▸ **Task prompt**:
Each line of the records below that includes "pagePath" adds one to the count; state the final count by itself.

▸ **Listed records**:
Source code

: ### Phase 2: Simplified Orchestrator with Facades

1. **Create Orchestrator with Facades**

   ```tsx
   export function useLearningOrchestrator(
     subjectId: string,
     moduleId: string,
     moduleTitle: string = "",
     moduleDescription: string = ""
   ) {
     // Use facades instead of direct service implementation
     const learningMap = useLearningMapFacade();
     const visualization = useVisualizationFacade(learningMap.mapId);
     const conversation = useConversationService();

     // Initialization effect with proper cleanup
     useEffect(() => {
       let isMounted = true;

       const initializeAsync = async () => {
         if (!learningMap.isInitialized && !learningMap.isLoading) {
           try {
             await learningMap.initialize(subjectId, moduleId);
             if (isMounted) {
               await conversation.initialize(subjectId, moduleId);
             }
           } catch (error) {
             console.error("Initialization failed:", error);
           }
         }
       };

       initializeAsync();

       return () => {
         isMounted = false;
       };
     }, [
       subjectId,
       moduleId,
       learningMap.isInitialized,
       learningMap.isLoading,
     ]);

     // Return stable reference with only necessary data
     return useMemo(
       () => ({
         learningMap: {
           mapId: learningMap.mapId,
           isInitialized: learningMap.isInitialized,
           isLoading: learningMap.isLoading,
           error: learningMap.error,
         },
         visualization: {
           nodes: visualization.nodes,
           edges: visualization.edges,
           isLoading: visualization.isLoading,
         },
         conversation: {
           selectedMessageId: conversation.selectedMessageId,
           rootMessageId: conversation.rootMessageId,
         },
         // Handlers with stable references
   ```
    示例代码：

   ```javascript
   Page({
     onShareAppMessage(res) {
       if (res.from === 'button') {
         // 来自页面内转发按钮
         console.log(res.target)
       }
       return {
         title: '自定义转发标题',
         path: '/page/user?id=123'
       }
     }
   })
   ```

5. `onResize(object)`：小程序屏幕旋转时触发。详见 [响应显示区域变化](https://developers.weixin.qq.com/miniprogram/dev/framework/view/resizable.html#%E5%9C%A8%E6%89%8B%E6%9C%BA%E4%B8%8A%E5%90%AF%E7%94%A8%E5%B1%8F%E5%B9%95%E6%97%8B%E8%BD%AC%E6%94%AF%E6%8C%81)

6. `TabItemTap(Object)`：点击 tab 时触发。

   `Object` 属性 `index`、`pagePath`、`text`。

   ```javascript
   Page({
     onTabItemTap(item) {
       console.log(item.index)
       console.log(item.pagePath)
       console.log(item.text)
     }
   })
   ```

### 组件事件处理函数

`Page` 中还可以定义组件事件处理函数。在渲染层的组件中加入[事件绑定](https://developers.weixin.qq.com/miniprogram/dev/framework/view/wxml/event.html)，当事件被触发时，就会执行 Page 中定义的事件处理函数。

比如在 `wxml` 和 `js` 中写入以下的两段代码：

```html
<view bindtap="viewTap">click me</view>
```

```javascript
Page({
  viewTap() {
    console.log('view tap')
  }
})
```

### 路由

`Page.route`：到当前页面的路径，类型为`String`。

▸ **Task response**:
2